How To Help a Seal in Need
If you encounter a seal in distress, please remember to keep your distance — at least 150 feet away — and call the nearest rescue hotline. In New Hampshire, call Seacoast Science Center's Marine Mammal Rescue at (603) 997-9448. In Maine, call Marine Mammals of Maine at (800) 532-9551.
“Over the course of this study, 80 harbor seals and 56 grey seals were observed entangled. At least 80 percent of these cases are considered severe or extremely severe because they cut into the animal’s flesh. Approximately 98 percent of the affected animals had gear encircling their neck, and several had material located on their flippers or body. Entangled individuals were less likely to be re-sighted in subsequent years than non-entangled seals, which may indicate a source of increased mortality,” Carr explains, adding, “This site's high incidence of entanglement identifies a significant threat to both seal populations in the Gulf of Maine.”
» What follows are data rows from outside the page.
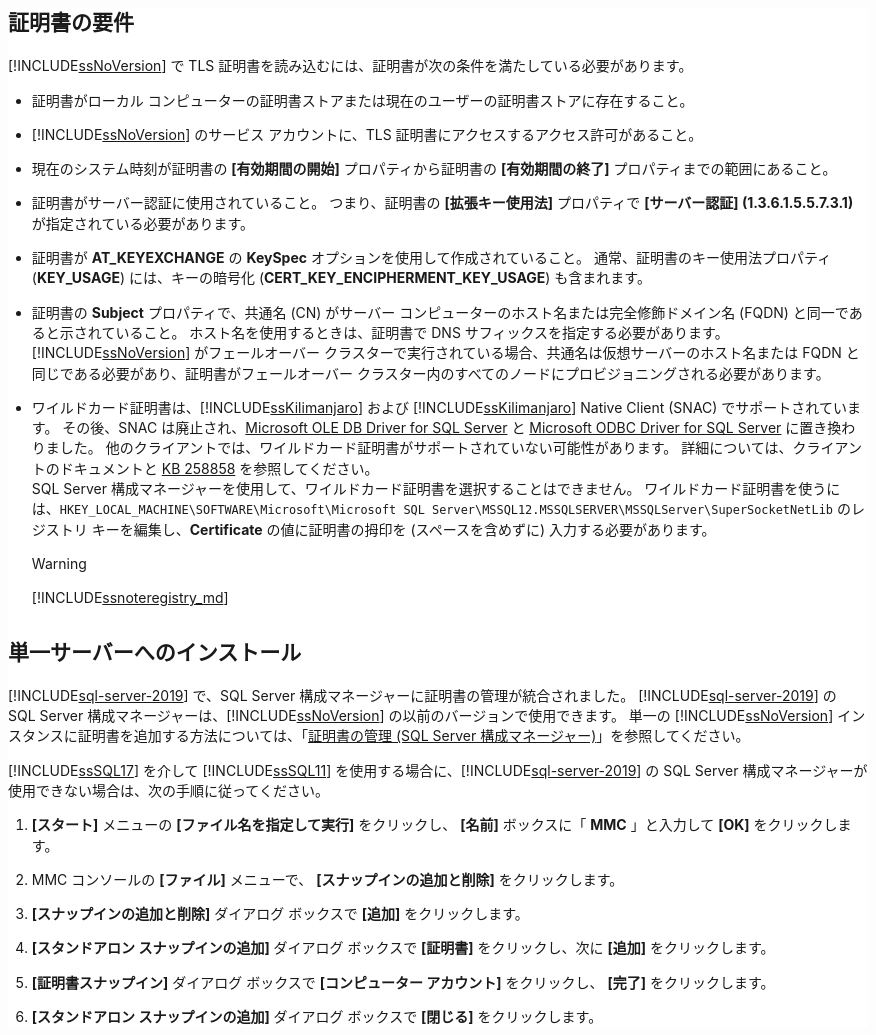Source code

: ## <a name="certificate-requirements"></a>証明書の要件

[!INCLUDE[ssNoVersion](../../includes/ssnoversion-md.md)] で TLS 証明書を読み込むには、証明書が次の条件を満たしている必要があります。

- 証明書がローカル コンピューターの証明書ストアまたは現在のユーザーの証明書ストアに存在すること。

- [!INCLUDE[ssNoVersion](../../includes/ssnoversion-md.md)] のサービス アカウントに、TLS 証明書にアクセスするアクセス許可があること。

- 現在のシステム時刻が証明書の **[有効期間の開始]** プロパティから証明書の **[有効期間の終了]** プロパティまでの範囲にあること。

- 証明書がサーバー認証に使用されていること。 つまり、証明書の **[拡張キー使用法]** プロパティで **[サーバー認証] (1.3.6.1.5.5.7.3.1)** が指定されている必要があります。

- 証明書が **AT_KEYEXCHANGE** の **KeySpec** オプションを使用して作成されていること。 通常、証明書のキー使用法プロパティ (**KEY_USAGE**) には、キーの暗号化 (**CERT_KEY_ENCIPHERMENT_KEY_USAGE**) も含まれます。

- 証明書の **Subject** プロパティで、共通名 (CN) がサーバー コンピューターのホスト名または完全修飾ドメイン名 (FQDN) と同一であると示されていること。 ホスト名を使用するときは、証明書で DNS サフィックスを指定する必要があります。 [!INCLUDE[ssNoVersion](../../includes/ssnoversion-md.md)] がフェールオーバー クラスターで実行されている場合、共通名は仮想サーバーのホスト名または FQDN と同じである必要があり、証明書がフェールオーバー クラスター内のすべてのノードにプロビジョニングされる必要があります。

- ワイルドカード証明書は、[!INCLUDE[ssKilimanjaro](../../includes/ssKilimanjaro-md.md)] および [!INCLUDE[ssKilimanjaro](../../includes/ssKilimanjaro-md.md)] Native Client (SNAC) でサポートされています。 その後、SNAC は廃止され、[Microsoft OLE DB Driver for SQL Server](../../connect/oledb/oledb-driver-for-sql-server.md) と [Microsoft ODBC Driver for SQL Server](../../connect/odbc/microsoft-odbc-driver-for-sql-server.md) に置き換わりました。 他のクライアントでは、ワイルドカード証明書がサポートされていない可能性があります。 詳細については、クライアントのドキュメントと [KB 258858](https://support.microsoft.com/kb/258858) を参照してください。       
  SQL Server 構成マネージャーを使用して、ワイルドカード証明書を選択することはできません。 ワイルドカード証明書を使うには、`HKEY_LOCAL_MACHINE\SOFTWARE\Microsoft\Microsoft SQL Server\MSSQL12.MSSQLSERVER\MSSQLServer\SuperSocketNetLib` のレジストリ キーを編集し、**Certificate** の値に証明書の拇印を (スペースを含めずに) 入力する必要があります。  

  > [!WARNING]  
  > [!INCLUDE[ssnoteregistry_md](../../includes/ssnoteregistry-md.md)]  

## <a name="install-on-single-server"></a><a name="single-server"></a>単一サーバーへのインストール

[!INCLUDE[sql-server-2019](../../includes/sssqlv15-md.md)] で、SQL Server 構成マネージャーに証明書の管理が統合されました。 [!INCLUDE[sql-server-2019](../../includes/sssqlv15-md.md)] の SQL Server 構成マネージャーは、[!INCLUDE[ssNoVersion](../../includes/ssnoversion-md.md)] の以前のバージョンで使用できます。 単一の [!INCLUDE[ssNoVersion](../../includes/ssnoversion-md.md)] インスタンスに証明書を追加する方法については、「[証明書の管理 (SQL Server 構成マネージャー)](../../database-engine/configure-windows/manage-certificates.md)」を参照してください。

[!INCLUDE[ssSQL17](../../includes/sssql17-md.md)] を介して [!INCLUDE[ssSQL11](../../includes/sssql11-md.md)] を使用する場合に、[!INCLUDE[sql-server-2019](../../includes/sssqlv15-md.md)] の SQL Server 構成マネージャーが使用できない場合は、次の手順に従ってください。

1. **[スタート]** メニューの **[ファイル名を指定して実行]** をクリックし、 **[名前]** ボックスに「 **MMC** 」と入力して **[OK]** をクリックします。  
  
2. MMC コンソールの **[ファイル]** メニューで、 **[スナップインの追加と削除]** をクリックします。  
  
3. **[スナップインの追加と削除]** ダイアログ ボックスで **[追加]** をクリックします。  
  
4. **[スタンドアロン スナップインの追加]** ダイアログ ボックスで **[証明書]** をクリックし、次に **[追加]** をクリックします。  
  
5. **[証明書スナップイン]** ダイアログ ボックスで **[コンピューター アカウント]** をクリックし、 **[完了]** をクリックします。  
  
6. **[スタンドアロン スナップインの追加]** ダイアログ ボックスで **[閉じる]** をクリックします。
The seals were often entangled in such gear as gillnet, monofilament line, multifilament line, rope and plastic rings, she notes.
“I was shocked by the sheer number of entangled animals we observed at Duck Island,” she says. “Just in 2016, we observed at least 33 entanglements. This is a serious issue, and I’m glad that our team has been able to document it.”
Now this class of 2017 Wildcat who loves marine mammals, hiking, swimming — anything that involves the outdoors — and served as the environmental advocate and community service coordinator for UNH’s Fairchild Hall is taking her educational pursuits across the sea. She will spend this summer studying in Berlin, Germany, before beginning her graduate work at Canada’s Dalhousie University in September.
Her advice for current and future Wildcats?
“If you ever have the opportunity to visit Shoals Marine Lab — whether for a day, a week or the entire summer — do it,” she says. “Shoals Marine Lab is a fantastic learning environment unlike any other.”